Consumenten stellen dat deze aanpassing een voor hen nadelige wijziging van de
(verzekerings)overeenkomst inhoudt, die naar maatstaven van redelijkheid en
billijkheid onaanvaardbaar is. De aanpassing zou in strijd zijn met de aard van Uitspraak Nr.
2005/006 Rbs. In Uitspraak Nr. 2006/069 Rbs van 13 november 2006 heeft de Raad van
Toezicht Verzekeringen echter uitgesproken dat de aanpassing een toelaatbare
gevolgtrekking is van Uitspraak Nr. 2005/006 Rbs.
Overigens is de aanpassing hier niet relevant. Aangeslotene past in deze zaak de oude
polisvoorwaarden toe, met daarin de uitzondering op het kostenmaximum bij keuze voor
een door haar voorgestelde advocaat.
Verdere overwegingen van Aangeslotene
De advocaat is door Consumenten in de zaak betrokken toen uitbesteding ervan nog niet in
beeld was en zonder voorafgaand overleg met Aangeslotene. Al in een vroeg stadium maakte
hun tussenpersoon melding van de wens van Consumenten tot uitbesteding aan deze
advocaat. Daarbij verzocht de tussenpersoon om vergoeding van de kosten, ‘voor zover
deze vallen binnen de polisvoorwaarden’, waarmee zij er blijk van gaf te begrijpen dat deze
kosten niet altijd ongelimiteerd vergoed worden. In reactie daarop heeft Aangeslotene
aangegeven dat uitbesteed kon worden aan de door Consumenten gekozen advocaat,
waarbij de kosten ‘conform de polisvoorwaarden’ zouden worden vergoed. Daarna kozen
Consumenten andermaal voor deze advocaat en de advocaat zelf heeft de keuze bevestigd
op 20 februari 2006. Deze advocaat heeft dan ook niet te gelden als een door Aangeslotene
voorgestelde advocaat.
Ruim voordat uitbesteding aan de orde was, zijn Consumenten bekend gemaakt met de
consequentie van hun keuze: het kostenmaximum. Aangeslotene heeft dat vervolgens nog
bevestigd in haar brieven van 20 maart 2006 aan de advocaat en aan Consumenten.

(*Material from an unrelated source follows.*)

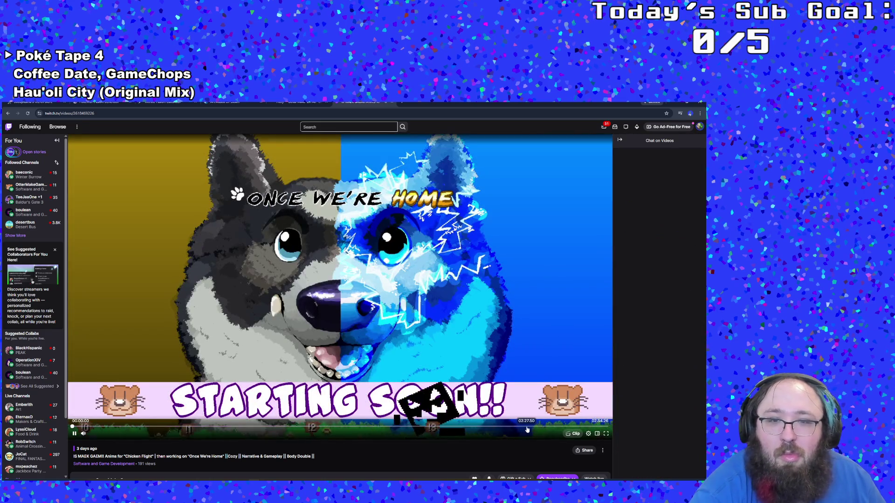
left_click(527, 429)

Zij was niet verplicht de zaak na uitbesteding aan de advocaat aan een andere advocaat uit te
besteden en het stond haar bovendien niet vrij Consumenten te sturen in hun keuze door
netwerkkantoren voor te stellen. Zij vroegen daar ook niet om. Het was hun advocaat die
het kostenmaximum ter discussie stelde, daarbij redenerend dat, indien Aangeslotene niet
meer wil betalen dan het kostenmaximum, zij andere advocatenkantoren moet voorstellen.
5/6
Hierop heeft Aangeslotene geantwoord dat zij de advocaat niet heeft voorgesteld en dat het
kostenmaximum van toepassing is en blijft. De advocaat is echter voor Consumenten blijven
optreden, wetende dat de kosten het kostenmaximum kunnen overschrijden.
4. Zitting
4.1. Ter zitting hebben Consument en Aangeslotene hun standpunten nader toegelicht.
5. Beoordeling
5.1. In artikel 5 b van de toepasselijke bijzondere polisvoorwaarden rechtsbijstand van
Aangeslotene (hierboven geciteerd in 2.1.) wordt onderscheid gemaakt tussen enerzijds een
opdracht aan een advocaat indien verzekerde heeft gekozen voor een door Aangeslotene
voorgestelde advocaat, in welk geval een kostenmaximum van € 12.500,- per geschil niet
geldt, en anderzijds een opdracht aan een advocaat die door verzekerde is voorgesteld, in
welk geval genoemd kostenmaximum wèl geldt. Het dossier bevat weinig tot geen
aanknopingspunten voor de stelling dat het Aangeslotene was die in de onderhavige zaak de
advocaat heeft voorgesteld. Veeleer wijst het dossier er op dat Consumenten bedoelde
advocaat hebben voorgesteld. Zie o.a. de e-mail van deze advocaat van 20 februari 2006 aan
Aangeslotene waarin wordt gezegd: ‘Zoals u weet, ben ik als advocaat benaderd door
(Consumenten) te Utrecht’. De Commissie is dan ook van oordeel dat Aangeslotene zich
terecht op het standpunt stelt dat niet zij maar Consumenten de advocaat hebben
voorgesteld.
5.2. Dit in artikel 5 b gemaakte onderscheid houdt een beperking van financieel-selectieve
aard in en is daarmee in strijd met de in artikel 4:67 van de Wet op het financieel toezicht
gewaarborgde vrijheid van advocaatkeuze bij een gerechtelijke of administratieve procedure.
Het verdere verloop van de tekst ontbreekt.